I've been asked to explain the video model above to peopel whose only experence with Video is the 'at-arms-length" thinsg you do with AWT.
First, forget about AWT., We are going aroudn it here and for very good reasons. AWT gives you niether the performance nor the control necessary for cutting edge games.
I'm going to start by explaing the Full Screen buffer flipping model and then, by extension, will talk about the windowed mode version.
Your graphics card has a big hunk of RAM on it. Only a small part of that RAM is displayed on screen at any given time. Which part is displayed is controlled by something called the "video pointer."
The video pointer points at the memory for the first pixel on your screen. (Usually the top left one in order to match the right-to-left and top-to-bottom way video monitors scan out pixels. Otehr mreo complex hardware designs are possible though where the system corrects for the mismatch when displaying video by doing things like starting at the last pixel and scanning backwards through memory.)
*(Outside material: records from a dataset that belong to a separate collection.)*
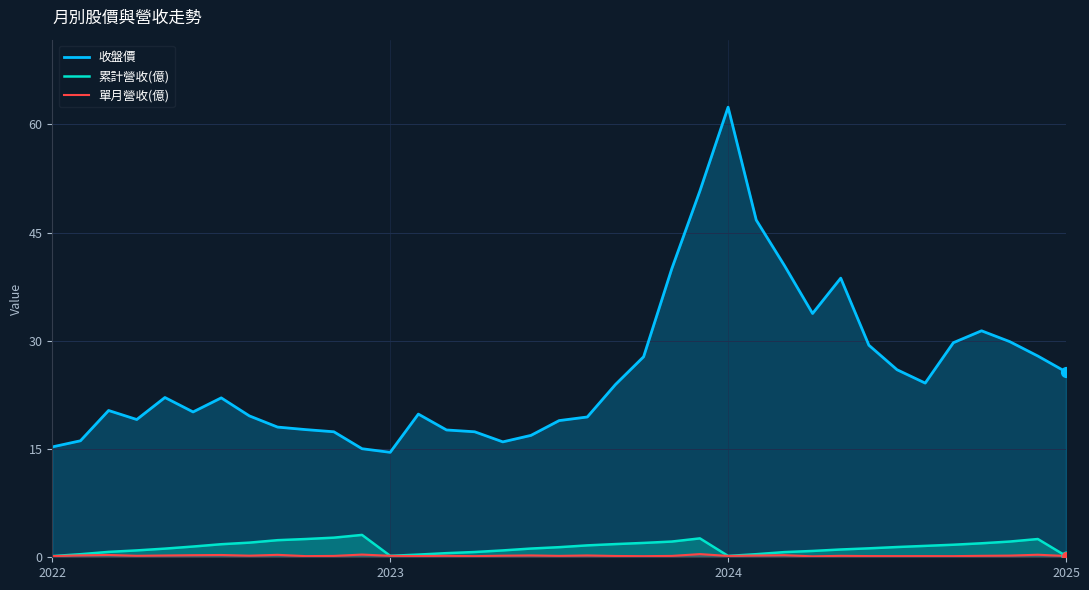

What is the total value across all series at 18?

20.5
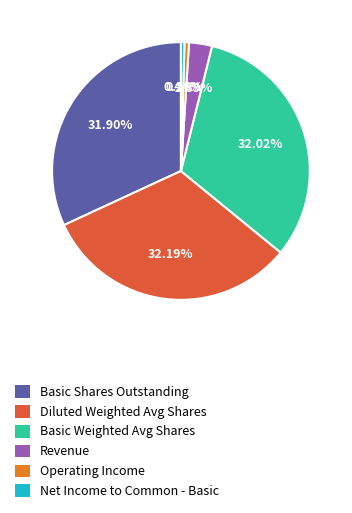

To the nearest percent, what is the difference between the largest and smallest slice percentages?

32%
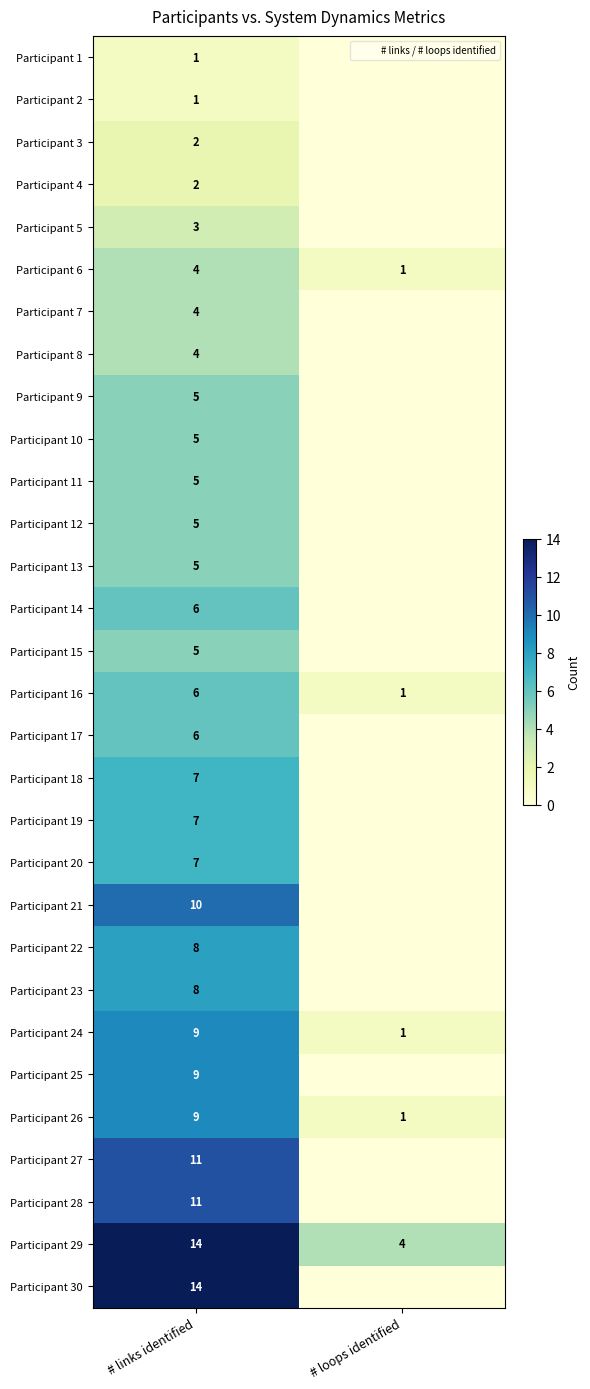

What is the sum of all Participant 28 values?

11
The memory from the start pixel up to the last displayable pize is displayed. So for instance if yo uare in 32 bit (4byte) pixel mode and are set to 1024 x 768 resolution, the next 1024 * 768 * 4 = 3145728 bytes = 3 megabytes of RAM is displayed.
Now most vidoe cards have at least 16meg of ram these days. This means that you could fit up to 5 of these screens on the card at once. By simply changing the video pointer from one screen to the next, you can animate at up to the frame scan rate (typically abt 70hz) the same way you animate with a flip book.
Okay, got that much? There's more.
Video card RAM is special in other ways. All the vidoe card's hardware accellerated drawing capailities draw to video ram. If you copy image data from vidoe RAM to video RAM it is also much faster then ciopying to or from the computer's main memory.
Okay so heres how it all gets put together. I'll describe double buffer ing first and then show why in practice its best to extend to trippel buffering.
In double buffering you have one image on the screen and one in vidoe ram not yet displayed. You do all your drawing to that image and, when it is done, with the write of a single pointer, flip the screens. Since all the drawing is hidden and the flip only happens when you are done, you get nice clean aniamtion frames similar to (but much faster then) what double buffering in AWT gives you.
Assuming you can draw your screens at the scan rate of the video montior or better you can get animation rates up to the reresh rate of your monitor.
In order to draw those frames msot efficiently, the image soruces for thinsg like ships, players, etc are also ideally held in another part of video RAM.
So thats double buffering, why do we nother to tripple buffer? The reason is this. Remember earlier I talked about how video pixels are scanned squentially otu of memory? Thsi is because video monitors really only draw one pixel at a time. They "scan" them out very quickly in left-to-right rows from top-to-bottom-- so quickly yo uarent even aware of it. When its done, it moves its pixel-crayon (the electron gun beam) back to the top corner and starts all over again. The period of time in which it is moving that pixel-crayon back is called the "video retrace."
If I were to chnage the video pointer while the pixel-crayon is in motion across the screen, I would get part of one frame in the pixels already drawn and part of the next frame in the pixels drawn after the change. This is what causes the visual phenomenon of "video tear".
The solution is to wait to change the video pointer until the video retrace. This action of waiting for the video retrace is called scan-synchronization.
What does all this have to do with tripple buffering? I'm glad you asked
Lets say we finish drawing a frame and are now waiting for video retrace. W cannot make any chnages to the buffer that is waiting for display, its done. We cannot make any changes to the currently displayed buffer because its still on the screen. The result is that all drawing stops while we wait for the video retrace. Thsi is wasteful and hurts your frame rate.
If we had ANOTHER buffer we could start drawing to it without waiting for the video retrace. Enter tripple buffering. In a tripple buffering scheme you have a ring of 3 buffers that are displayed in sequence. At any given time one is on the screen, one can be waiting to be displayed, and one is being drawn to.
And THATS how full screen buffer flipping works. BufferStrategy builds the buffer chain and manages it for you so all you need to do is request a graphics for the current buffer to draw to, darw to it, tell BufferStrategy to advance and show the next frame, and do it again.
Whew. Got all that? Time for the last complication. Buffer Stratgey cna be used in Windowed as well as FullScreen mode. How does that work? if you change the video pointer you lose everything that in all the other windows on the screen.
The answer is that it fakes it. It still gives you an offscreen buffer to draw to but rather then flipping the video pointer, when you request it to advance it copies the next frames data into the window's area in the displayed image.
Windows APIs provide no way to scan synchronize such a copy (an oversight on their part) so some tearing can and will occur in this mode.